そこで今回は、標準的な天井高や、天井を高くするメリット・デメリット、部屋ごとの天井高の目安などをお伝えしましょう。

天井の高さに決まりは有るのだろうか?

普段の生活の中で天井高を気にする機会は少ないのですが、マイホームを手に入れるときに”天井高の標準はどれぐらいなのか“と疑問に思う方もいるでしょう。

一般的な戸建て住宅の場合、標準的な天井高は2m20 cm~2m50 cmです。
建築基準法では、天井高が2m10 cm以上あれば居室として使用できる決まりになっていますが、マンションでは2m40 cmが多いです。戸建て住宅は建物全体の高さにもよりますが、1階が2m50 cm前後、2階は2m40 cmを標準としています。

天井を高くしたり低くしたりするメリットとデメリットは?

住宅の標準的な天井高は2m10 cm~2m50 cmですが、天井を高くするメリットとデメリットはどのような点でしょうか。

「天井を高くする一番のメリットは、開放感が得られる点です。天井高が3m程度あれば、視界から天井が消えて圧迫感がなくなります。圧迫感がなくなると、実際よりも広く感じられる効果もあります。

また、天井が高いと、壁の高い位置に窓を設けることができます。太陽の光を効率よく部屋に取り入れたい場合、高い位置に窓(ハイサイドライト)を設けるとよいでしょう。さらに、高い位置の窓は換気機能が働き温められた空気を逃がしやすいため、室内の風通しを良くして温度管理がしやすくなります。次に天井を高くするデメリットは、室内の体積が大きくなるため、温度の高低差が顕著となり、断熱性や気密性の良し悪しのよりその影響は大きくなります。

また、音が響きやすくなる点もデメリットかもしれません。吹抜けのリビングで過ごしていると、残響音が気になるという方もいるようです。吹抜けを設けるなら、内装の工夫やカーテンやカーペットを用いたりすることである程度防ぐことも必要です。

そして、何といっても建築コストが多くかかることでしょうか。標準の高さは建材の規格サイズから見て無駄の無いサイズと言えます。例えば2m40 cmの高さの場合に建材の規格サイズの長さ1m82 cmとその3つ割のサイズ張られ材料の無駄が生じませんが、2m50 cmの高さの場合その10㎝の差が無駄を生じさせます。また、さらに高くすることにより柱の規格の長さの3mが届かなかったりと、この違いは何でもないようですが実際は積み重ねにより大きくコストに影響します。

一方、天井を低くすることのメリットやデメリットは、どのようなことでしょうか。

乱暴に言ってしまえば、高い天井と逆の効果が得られると思います。

さらには天井を低くするメリットは、落ち着いた空間がつくりやすい点です。座ったり横になることで視線が低くなる和室と寝室は、広さにもよりますが、ある程度天井高を抑えることで、落ち着き感やくつろぎ感のある空間をつくれるでしょう。
################
課題 A: 天井高についての本文抜粋を、「また、音が響きやすくなる点も」を含む箇所から書き写し、「乱暴に言ってしまえば、高い天井と逆の効果が得られると思います。」の後で止めること。
課題 B: 天井高についての本文抜粋によれば、建築基準法では天井高がどれだけあれば居室として使用できるか。
課題 C: 天井高についての本文抜粋を、最後の文の後から書き継ぐこと。
################
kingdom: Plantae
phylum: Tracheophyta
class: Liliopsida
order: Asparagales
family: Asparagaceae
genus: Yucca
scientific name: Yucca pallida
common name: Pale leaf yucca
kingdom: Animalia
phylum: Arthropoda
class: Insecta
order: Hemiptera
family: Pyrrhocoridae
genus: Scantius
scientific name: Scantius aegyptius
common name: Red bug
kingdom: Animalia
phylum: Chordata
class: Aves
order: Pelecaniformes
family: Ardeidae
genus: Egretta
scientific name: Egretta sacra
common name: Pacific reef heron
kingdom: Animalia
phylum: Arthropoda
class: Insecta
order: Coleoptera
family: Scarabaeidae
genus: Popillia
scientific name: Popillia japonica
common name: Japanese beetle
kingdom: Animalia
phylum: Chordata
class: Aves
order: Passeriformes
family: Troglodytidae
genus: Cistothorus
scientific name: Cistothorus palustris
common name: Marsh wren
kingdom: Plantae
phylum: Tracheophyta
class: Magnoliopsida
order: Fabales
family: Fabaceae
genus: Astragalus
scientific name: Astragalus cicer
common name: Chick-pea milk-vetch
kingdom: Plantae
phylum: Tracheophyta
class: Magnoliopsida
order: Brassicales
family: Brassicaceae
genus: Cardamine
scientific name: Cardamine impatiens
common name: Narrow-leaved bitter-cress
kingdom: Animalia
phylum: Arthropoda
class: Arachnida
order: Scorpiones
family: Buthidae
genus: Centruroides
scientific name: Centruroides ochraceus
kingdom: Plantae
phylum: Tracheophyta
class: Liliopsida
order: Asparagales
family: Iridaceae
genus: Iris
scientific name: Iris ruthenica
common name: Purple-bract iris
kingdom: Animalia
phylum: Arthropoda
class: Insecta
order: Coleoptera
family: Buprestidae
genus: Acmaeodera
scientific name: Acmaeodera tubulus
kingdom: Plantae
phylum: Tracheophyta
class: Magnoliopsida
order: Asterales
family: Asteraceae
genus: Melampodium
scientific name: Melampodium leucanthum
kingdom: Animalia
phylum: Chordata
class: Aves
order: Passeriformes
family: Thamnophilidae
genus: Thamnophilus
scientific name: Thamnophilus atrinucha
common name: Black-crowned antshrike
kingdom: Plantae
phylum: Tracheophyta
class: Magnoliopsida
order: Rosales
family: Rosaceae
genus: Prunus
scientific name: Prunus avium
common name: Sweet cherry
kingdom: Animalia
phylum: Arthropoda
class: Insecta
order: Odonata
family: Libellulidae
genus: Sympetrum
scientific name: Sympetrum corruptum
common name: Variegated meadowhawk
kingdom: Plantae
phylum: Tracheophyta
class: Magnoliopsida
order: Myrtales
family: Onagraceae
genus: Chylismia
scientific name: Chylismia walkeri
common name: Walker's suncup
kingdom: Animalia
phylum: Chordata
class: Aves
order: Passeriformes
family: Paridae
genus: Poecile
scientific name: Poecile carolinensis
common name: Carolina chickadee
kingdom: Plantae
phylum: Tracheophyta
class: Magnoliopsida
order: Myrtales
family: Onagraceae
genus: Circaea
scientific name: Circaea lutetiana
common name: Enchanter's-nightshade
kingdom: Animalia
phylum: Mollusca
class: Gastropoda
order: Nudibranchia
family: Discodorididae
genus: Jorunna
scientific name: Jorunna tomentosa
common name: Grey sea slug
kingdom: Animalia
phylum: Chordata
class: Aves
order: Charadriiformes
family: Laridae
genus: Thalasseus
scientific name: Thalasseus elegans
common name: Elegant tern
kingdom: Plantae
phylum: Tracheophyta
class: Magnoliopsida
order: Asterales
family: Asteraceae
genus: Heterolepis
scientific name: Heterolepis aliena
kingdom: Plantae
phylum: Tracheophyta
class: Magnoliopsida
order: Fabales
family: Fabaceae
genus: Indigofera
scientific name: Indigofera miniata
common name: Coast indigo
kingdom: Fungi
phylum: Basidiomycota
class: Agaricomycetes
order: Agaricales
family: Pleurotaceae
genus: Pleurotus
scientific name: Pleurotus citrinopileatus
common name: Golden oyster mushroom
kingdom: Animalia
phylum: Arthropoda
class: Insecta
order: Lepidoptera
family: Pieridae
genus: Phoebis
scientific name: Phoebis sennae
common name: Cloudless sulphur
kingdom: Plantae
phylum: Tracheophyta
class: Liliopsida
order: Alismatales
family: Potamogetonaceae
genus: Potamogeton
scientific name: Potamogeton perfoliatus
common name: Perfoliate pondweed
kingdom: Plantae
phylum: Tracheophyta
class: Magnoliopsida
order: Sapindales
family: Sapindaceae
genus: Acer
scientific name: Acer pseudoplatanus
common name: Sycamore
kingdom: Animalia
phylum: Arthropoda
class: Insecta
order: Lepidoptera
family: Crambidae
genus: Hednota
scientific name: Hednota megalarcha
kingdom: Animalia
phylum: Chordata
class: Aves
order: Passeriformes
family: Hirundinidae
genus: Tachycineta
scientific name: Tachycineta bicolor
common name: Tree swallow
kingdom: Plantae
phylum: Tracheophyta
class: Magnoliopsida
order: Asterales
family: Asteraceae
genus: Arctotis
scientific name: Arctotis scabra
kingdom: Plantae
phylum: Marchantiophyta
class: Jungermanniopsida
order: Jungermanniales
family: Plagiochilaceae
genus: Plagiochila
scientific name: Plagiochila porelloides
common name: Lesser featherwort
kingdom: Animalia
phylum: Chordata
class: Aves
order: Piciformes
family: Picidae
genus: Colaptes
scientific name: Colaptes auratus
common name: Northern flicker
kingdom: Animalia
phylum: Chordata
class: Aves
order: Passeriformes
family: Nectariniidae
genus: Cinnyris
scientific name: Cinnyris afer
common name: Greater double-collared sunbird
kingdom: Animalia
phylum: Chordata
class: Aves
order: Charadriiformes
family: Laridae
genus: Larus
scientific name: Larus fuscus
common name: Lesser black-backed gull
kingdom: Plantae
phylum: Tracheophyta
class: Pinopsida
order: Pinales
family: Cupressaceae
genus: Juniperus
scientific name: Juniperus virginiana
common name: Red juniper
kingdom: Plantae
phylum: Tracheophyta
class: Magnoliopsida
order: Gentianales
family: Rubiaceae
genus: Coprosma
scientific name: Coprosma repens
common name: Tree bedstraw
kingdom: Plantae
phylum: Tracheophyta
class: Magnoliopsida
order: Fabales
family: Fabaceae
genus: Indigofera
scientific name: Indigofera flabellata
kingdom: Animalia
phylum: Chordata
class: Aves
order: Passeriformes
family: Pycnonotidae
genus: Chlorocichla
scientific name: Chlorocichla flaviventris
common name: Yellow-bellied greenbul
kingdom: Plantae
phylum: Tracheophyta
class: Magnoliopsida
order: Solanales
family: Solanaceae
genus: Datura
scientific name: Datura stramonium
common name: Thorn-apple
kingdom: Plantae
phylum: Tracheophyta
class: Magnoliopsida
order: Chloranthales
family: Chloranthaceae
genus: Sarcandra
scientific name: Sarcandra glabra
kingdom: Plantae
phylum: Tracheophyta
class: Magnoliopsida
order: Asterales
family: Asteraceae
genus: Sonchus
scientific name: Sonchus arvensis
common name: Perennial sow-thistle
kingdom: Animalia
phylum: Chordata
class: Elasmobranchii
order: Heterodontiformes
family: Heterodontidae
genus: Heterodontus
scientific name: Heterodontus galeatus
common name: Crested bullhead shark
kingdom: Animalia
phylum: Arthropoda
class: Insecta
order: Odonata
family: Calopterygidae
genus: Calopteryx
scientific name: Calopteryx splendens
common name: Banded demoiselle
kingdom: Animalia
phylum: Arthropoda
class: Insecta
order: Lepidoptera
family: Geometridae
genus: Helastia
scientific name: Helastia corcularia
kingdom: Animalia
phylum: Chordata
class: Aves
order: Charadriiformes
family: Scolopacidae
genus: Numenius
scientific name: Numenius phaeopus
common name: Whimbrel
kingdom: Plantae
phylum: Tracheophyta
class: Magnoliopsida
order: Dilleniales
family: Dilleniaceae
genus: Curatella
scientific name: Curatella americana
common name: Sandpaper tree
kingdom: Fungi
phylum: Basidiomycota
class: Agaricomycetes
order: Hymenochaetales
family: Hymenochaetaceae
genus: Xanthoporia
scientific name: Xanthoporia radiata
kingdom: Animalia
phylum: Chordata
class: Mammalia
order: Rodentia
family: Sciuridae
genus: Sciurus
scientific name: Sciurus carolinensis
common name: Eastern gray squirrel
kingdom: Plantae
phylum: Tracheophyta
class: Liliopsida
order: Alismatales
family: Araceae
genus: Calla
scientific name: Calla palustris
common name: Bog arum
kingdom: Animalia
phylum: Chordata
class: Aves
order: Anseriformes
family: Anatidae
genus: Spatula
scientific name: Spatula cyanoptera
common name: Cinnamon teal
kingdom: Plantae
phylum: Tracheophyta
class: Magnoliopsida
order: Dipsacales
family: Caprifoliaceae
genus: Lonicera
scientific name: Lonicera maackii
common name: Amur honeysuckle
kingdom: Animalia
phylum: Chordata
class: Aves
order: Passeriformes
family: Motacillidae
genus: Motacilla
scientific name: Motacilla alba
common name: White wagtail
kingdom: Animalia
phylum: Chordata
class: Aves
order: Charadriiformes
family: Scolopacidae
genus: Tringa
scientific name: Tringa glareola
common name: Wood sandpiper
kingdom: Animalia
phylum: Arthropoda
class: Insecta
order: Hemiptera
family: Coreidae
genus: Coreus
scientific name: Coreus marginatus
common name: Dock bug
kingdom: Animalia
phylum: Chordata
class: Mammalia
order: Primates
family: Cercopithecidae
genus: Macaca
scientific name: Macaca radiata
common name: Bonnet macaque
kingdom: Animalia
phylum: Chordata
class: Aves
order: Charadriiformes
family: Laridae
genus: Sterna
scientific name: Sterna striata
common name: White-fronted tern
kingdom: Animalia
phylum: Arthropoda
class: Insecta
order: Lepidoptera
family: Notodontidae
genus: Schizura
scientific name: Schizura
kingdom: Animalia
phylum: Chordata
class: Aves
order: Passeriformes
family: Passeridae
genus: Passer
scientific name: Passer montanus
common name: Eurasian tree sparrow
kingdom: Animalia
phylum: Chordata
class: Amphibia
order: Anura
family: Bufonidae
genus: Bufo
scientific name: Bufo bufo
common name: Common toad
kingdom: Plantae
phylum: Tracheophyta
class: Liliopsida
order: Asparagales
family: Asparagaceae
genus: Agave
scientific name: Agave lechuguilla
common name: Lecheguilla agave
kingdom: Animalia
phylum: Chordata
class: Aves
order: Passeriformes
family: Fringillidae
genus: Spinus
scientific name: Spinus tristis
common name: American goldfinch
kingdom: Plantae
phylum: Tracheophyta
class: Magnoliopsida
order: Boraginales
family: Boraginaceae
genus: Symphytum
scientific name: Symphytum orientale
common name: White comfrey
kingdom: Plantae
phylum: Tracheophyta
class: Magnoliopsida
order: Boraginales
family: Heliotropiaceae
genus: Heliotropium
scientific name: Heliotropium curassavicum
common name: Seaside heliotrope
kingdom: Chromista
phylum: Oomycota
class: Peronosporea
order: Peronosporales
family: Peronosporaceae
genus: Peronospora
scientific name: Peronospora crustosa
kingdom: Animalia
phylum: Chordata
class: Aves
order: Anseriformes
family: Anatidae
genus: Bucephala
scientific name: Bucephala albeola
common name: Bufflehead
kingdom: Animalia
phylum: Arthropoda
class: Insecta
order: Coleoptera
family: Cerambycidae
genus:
################
解答 A:
また、音が響きやすくなる点もデメリットかもしれません。吹抜けのリビングで過ごしていると、残響音が気になるという方もいるようです。吹抜けを設けるなら、内装の工夫やカーテンやカーペットを用いたりすることである程度防ぐことも必要です。

そして、何といっても建築コストが多くかかることでしょうか。標準の高さは建材の規格サイズから見て無駄の無いサイズと言えます。例えば2m40 cmの高さの場合に建材の規格サイズの長さ1m82 cmとその3つ割のサイズ張られ材料の無駄が生じませんが、2m50 cmの高さの場合その10㎝の差が無駄を生じさせます。また、さらに高くすることにより柱の規格の長さの3mが届かなかったりと、この違いは何でもないようですが実際は積み重ねにより大きくコストに影響します。

一方、天井を低くすることのメリットやデメリットは、どのようなことでしょうか。

乱暴に言ってしまえば、高い天井と逆の効果が得られると思います。

解答 B: 2m10 cm以上あれば居室として使用できる。

解答 C:
また、天井を低くして窓上の下がり壁が不要になるプランにすれば、窓から入る太陽光が天井に拡がりやすくなり明るい空間がつくれます。さらに、窓を横長に取ると視線が水平方向に誘導されるため、実際より広く感じさせることもできます。
デメリットは、圧迫感からくる部屋を狭くさせてしまうことでしょうか。あとは、天井からつり下げるペンダントやシャンデリアの照明を使う場合、長さや位置によっては邪魔になることもあります。

最適な天井高はどれくらい?

次に、部屋ごとに最適な天井高について考えてみましょう。

●玄関

玄関の天井高は、広さにもよりますが既製品の玄関ドアの高さは2m20 cm~2m30 cm、玄関框の高さを20㎝とすると、2m40 cm~2m50 cm程度を確保すれば問題ないでしょう。

天井をむやみに高くする必要は無くむしろ低めに抑えて、居室の天井を高くした方がその変化で“広い家”と感じる効果を期待するのもよいと思います。

●リビング

家族が長い時間を過ごし、来客を招き入れるスペースでもあるリビング。むやみに天井を低く抑えることは避けて、2m50 cmは確保したいところです。

「大人が立ったときの目線の高さは約1m50 cmなので、その倍の3m程度の天井高にすれば開放感がぐっとアップします。一部分を吹抜けや勾配天井にして、空間のボリュームに変化を出すのも良いでしょう」

●ダイニング

ダイニングは、基本的にダイニングチェアに座り、テーブルを囲んで過ごす場所です。座ったときの目線が約1m20 cmなので、その倍の2m40 cmあれば低いとは感じません。

「リビングとダイニングを一体にするプランが多いのですが、その場合、リビングの天井は高くしてダイニングを低くするなど、部屋ごとに天井高を変えると緩やかに空間が区切られ、メリハリも生まれます」

●キッチン

キッチンの天井高は、キッチンの高さと、つり戸棚やレンジフードの高さを考慮して決める必要があります。

「既製品のキッチンの高さは、JIS規格で80、85、90、95cmと定められていますが、85cmを選択するケースが多いですね。つり戸棚は60~80 cm、レンジフードの長さは50~60 cmが一般的で、手元の作業スペースも勘案すると天井高は2m40 cm程度がいいと思います。
キッチンに収納がたくさん欲しいという理由で、長いつり戸棚を設ける方がいます。しかし、高い位置は手が届きにくいためデッドスペースになりがちです。天井高はできるだけ低く抑え、つり戸棚も手が届く範囲に設けることをオススメします。

●主寝室

就寝のための場所である主寝室は、リラックスできるように天井を低めに設定するケースが一般的です。

ベッドでお休みの場合にその高さからの天井の高さを想定されるとよいです。6畳~8畳程度の広さであれば天井高は2m40 cm程度がいいと思います。

●和室

床に座って過ごす和室は、天井を低く抑えやすい空間です。座ったときの目線の高さは90cmとして場合6畳~8畳程度の広さであれば天井高は2m40 cm程度がいいと思います。またリビングに和室コーナーとして設ける場合には4.5畳程度の広さであれば天井高は2m10cmでも良いと思います。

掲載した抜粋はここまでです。